● Dataset:

═══

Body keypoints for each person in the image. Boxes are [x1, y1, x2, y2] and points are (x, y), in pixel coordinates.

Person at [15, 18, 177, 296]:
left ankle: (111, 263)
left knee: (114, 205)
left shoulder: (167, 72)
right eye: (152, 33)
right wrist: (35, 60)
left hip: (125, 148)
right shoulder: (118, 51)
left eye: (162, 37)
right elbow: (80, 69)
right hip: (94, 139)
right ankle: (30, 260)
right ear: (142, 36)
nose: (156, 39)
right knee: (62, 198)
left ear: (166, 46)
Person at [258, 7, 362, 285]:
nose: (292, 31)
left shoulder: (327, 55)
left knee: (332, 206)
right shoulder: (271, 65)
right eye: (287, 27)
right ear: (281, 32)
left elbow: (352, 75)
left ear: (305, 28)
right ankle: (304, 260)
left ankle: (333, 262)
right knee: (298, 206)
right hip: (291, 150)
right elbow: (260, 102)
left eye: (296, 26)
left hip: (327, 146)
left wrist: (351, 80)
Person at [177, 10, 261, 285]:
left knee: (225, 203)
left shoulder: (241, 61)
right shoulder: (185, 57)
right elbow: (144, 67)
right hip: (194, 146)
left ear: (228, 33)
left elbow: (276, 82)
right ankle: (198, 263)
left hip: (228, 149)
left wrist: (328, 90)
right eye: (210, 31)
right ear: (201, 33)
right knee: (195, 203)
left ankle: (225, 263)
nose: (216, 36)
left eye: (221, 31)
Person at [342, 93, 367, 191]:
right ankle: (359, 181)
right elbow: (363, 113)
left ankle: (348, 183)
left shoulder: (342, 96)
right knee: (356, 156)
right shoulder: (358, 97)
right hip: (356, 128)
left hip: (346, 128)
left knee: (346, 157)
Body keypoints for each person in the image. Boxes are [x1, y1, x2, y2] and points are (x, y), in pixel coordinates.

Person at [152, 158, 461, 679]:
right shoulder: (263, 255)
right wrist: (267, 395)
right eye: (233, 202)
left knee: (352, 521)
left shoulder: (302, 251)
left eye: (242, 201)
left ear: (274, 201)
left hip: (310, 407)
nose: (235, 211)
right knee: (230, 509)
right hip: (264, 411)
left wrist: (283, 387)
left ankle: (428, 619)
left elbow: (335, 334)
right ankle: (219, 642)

═══

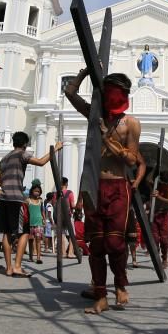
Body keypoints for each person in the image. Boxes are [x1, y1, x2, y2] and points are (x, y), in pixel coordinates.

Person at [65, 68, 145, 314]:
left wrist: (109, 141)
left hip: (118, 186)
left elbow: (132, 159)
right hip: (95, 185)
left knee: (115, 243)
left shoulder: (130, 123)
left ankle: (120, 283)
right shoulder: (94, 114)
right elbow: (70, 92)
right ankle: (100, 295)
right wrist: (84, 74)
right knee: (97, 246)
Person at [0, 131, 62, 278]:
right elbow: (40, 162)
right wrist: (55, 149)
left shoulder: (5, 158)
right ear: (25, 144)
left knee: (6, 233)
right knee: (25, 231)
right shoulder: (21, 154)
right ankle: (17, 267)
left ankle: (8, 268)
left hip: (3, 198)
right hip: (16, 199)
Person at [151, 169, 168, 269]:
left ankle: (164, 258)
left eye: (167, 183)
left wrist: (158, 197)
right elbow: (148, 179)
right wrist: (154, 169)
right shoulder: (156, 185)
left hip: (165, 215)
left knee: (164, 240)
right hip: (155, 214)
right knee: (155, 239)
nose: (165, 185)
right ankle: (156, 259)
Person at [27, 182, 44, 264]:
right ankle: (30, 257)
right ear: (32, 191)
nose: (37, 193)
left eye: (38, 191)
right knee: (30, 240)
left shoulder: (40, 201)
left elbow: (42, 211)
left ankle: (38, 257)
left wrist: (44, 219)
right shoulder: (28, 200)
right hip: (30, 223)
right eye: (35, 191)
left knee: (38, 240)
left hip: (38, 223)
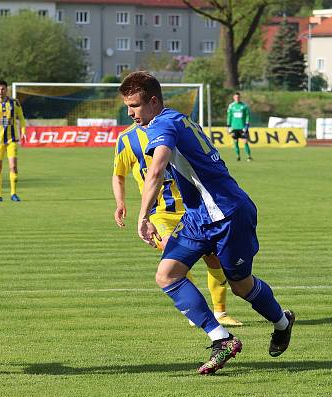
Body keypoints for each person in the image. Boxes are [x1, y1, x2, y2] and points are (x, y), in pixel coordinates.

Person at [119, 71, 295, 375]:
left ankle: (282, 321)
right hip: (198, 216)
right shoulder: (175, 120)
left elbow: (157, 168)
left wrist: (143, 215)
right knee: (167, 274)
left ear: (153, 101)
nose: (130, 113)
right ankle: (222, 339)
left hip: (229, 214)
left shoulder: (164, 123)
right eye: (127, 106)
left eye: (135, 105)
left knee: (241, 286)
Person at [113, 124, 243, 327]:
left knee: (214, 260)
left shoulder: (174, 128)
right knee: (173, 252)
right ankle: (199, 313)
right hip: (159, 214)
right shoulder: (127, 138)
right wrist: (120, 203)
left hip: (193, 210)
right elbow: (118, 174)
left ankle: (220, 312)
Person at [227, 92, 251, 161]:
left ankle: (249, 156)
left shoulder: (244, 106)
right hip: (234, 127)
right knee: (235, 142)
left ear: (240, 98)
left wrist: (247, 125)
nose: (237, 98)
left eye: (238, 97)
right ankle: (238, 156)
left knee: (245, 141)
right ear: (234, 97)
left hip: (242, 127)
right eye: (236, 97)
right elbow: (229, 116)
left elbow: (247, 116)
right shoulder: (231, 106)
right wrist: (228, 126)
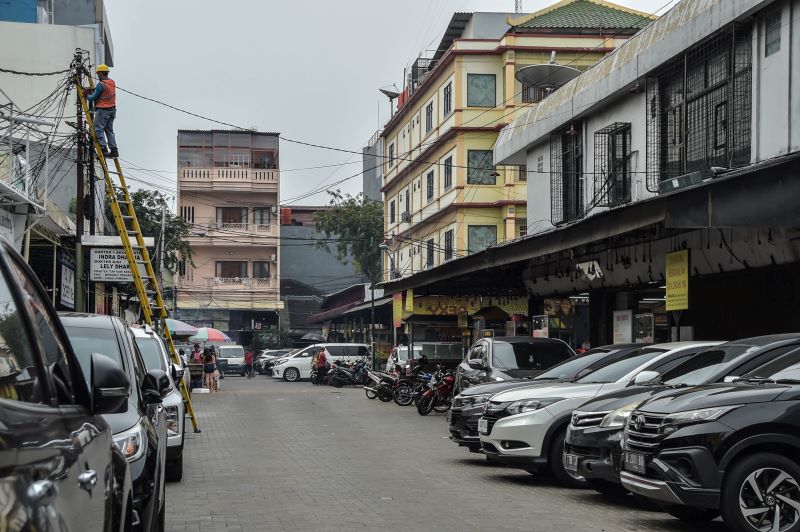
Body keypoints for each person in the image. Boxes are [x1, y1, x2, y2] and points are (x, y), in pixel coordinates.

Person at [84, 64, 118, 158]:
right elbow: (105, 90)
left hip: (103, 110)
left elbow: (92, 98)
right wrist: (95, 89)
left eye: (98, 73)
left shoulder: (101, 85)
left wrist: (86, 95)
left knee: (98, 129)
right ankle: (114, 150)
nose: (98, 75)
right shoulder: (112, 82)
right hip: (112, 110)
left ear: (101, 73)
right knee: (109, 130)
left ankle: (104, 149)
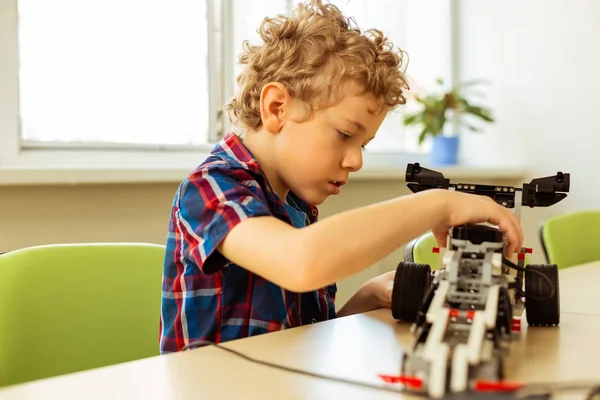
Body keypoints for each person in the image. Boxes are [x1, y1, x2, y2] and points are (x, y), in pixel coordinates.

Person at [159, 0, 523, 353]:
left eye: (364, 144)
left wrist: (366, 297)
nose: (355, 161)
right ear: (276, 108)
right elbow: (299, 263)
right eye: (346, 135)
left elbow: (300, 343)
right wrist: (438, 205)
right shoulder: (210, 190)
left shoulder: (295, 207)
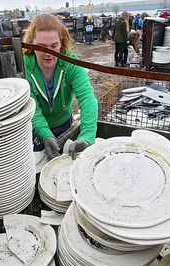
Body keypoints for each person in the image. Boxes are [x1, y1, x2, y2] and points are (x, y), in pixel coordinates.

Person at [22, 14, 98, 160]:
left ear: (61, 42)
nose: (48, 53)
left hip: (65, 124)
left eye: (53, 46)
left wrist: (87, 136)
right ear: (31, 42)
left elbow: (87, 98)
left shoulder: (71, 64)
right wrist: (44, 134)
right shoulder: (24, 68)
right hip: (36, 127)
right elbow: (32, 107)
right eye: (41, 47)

═══

● Assignment:
Where the listing above has a line with "left knee: (241, 286)", start there, and output every line exactly through the line with "left elbow: (247, 116)", which is also included.

● Task output:
left knee: (241, 286)
Person at [113, 124, 243, 327]:
left knee: (214, 260)
left shoulder: (174, 128)
right knee: (173, 252)
right ankle: (199, 313)
right hip: (159, 214)
right shoulder: (127, 138)
right wrist: (120, 203)
left hip: (193, 210)
right elbow: (118, 174)
left ankle: (220, 312)
Person at [227, 92, 251, 161]:
left ankle: (249, 156)
left shoulder: (244, 106)
right hip: (234, 127)
right knee: (235, 142)
left ear: (240, 98)
left wrist: (247, 125)
nose: (237, 98)
left eye: (238, 97)
right ankle: (238, 156)
left knee: (245, 141)
right ear: (234, 97)
left hip: (242, 127)
right eye: (236, 97)
right elbow: (229, 116)
left elbow: (247, 116)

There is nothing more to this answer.